- Records to use:
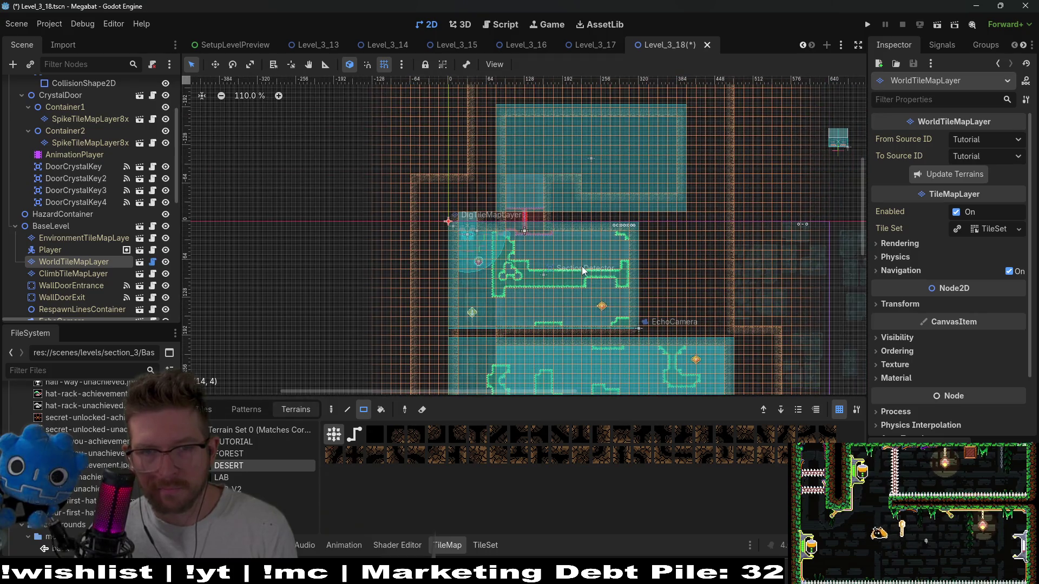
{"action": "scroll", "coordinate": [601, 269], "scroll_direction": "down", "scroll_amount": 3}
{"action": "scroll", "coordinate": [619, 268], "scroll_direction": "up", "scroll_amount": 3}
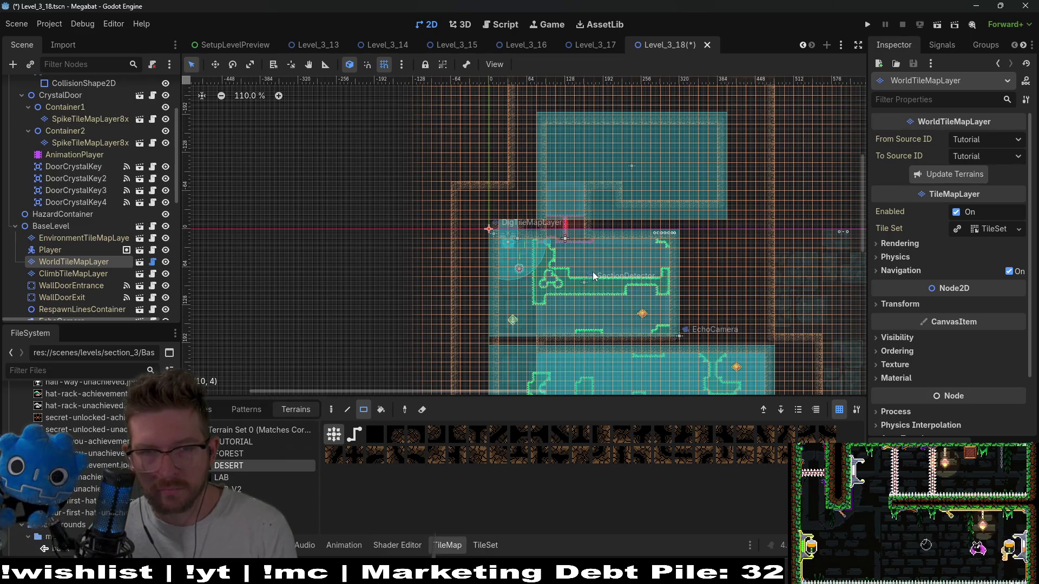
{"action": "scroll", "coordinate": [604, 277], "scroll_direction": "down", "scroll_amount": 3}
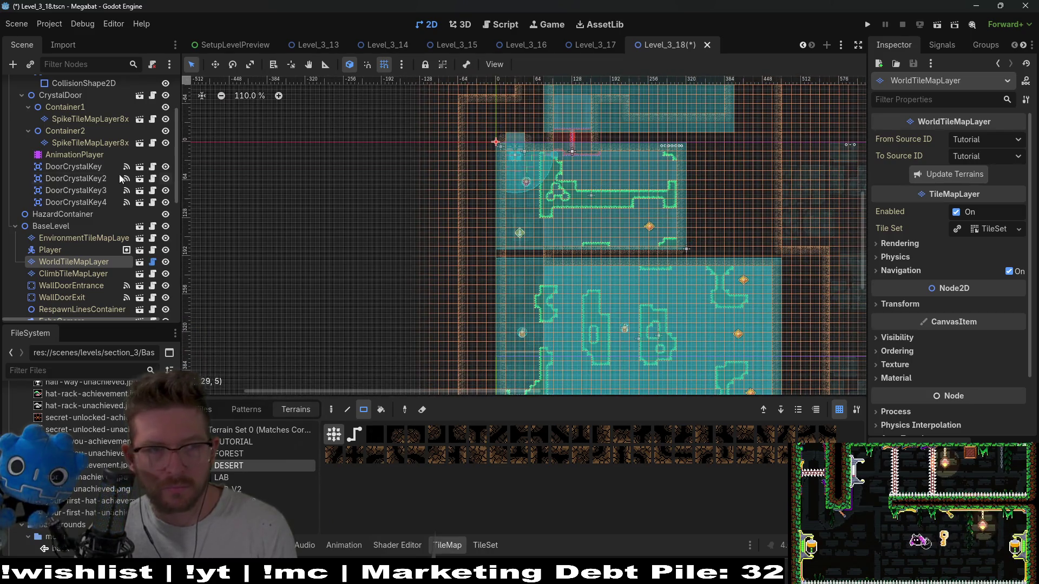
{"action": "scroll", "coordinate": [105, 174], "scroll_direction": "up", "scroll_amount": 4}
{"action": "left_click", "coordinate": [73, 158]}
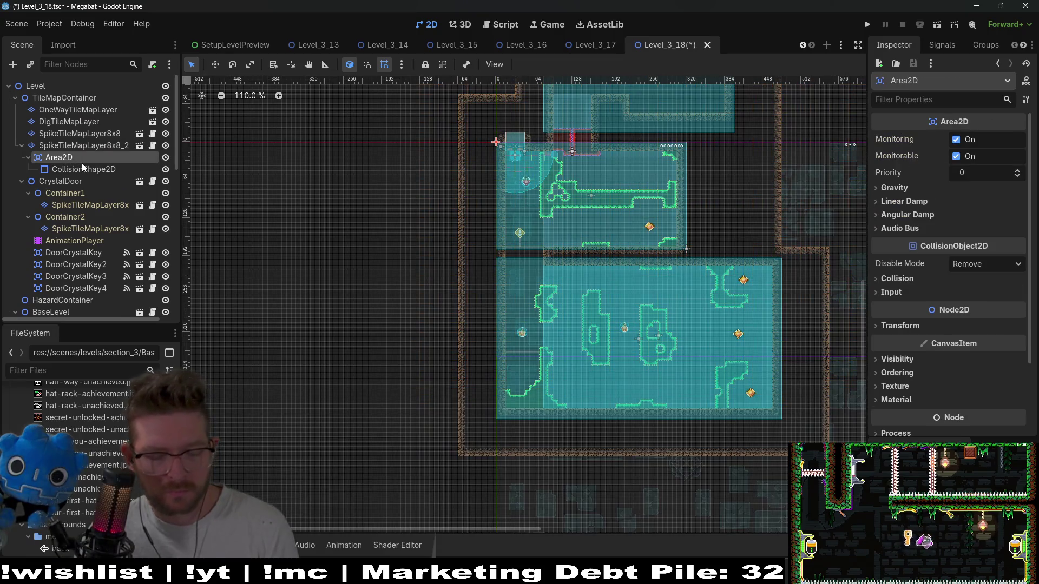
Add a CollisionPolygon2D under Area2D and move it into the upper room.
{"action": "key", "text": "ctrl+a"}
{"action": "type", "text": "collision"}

- To do: Repeat the data above in full and exactly. Omit every image.

- Completed task:
{"action": "scroll", "coordinate": [601, 269], "scroll_direction": "down", "scroll_amount": 3}
{"action": "scroll", "coordinate": [619, 268], "scroll_direction": "up", "scroll_amount": 3}
{"action": "scroll", "coordinate": [604, 277], "scroll_direction": "down", "scroll_amount": 3}
{"action": "scroll", "coordinate": [105, 174], "scroll_direction": "up", "scroll_amount": 4}
{"action": "left_click", "coordinate": [73, 158]}
Add a CollisionPolygon2D under Area2D and move it into the upper room.
{"action": "key", "text": "ctrl+a"}
{"action": "type", "text": "collision"}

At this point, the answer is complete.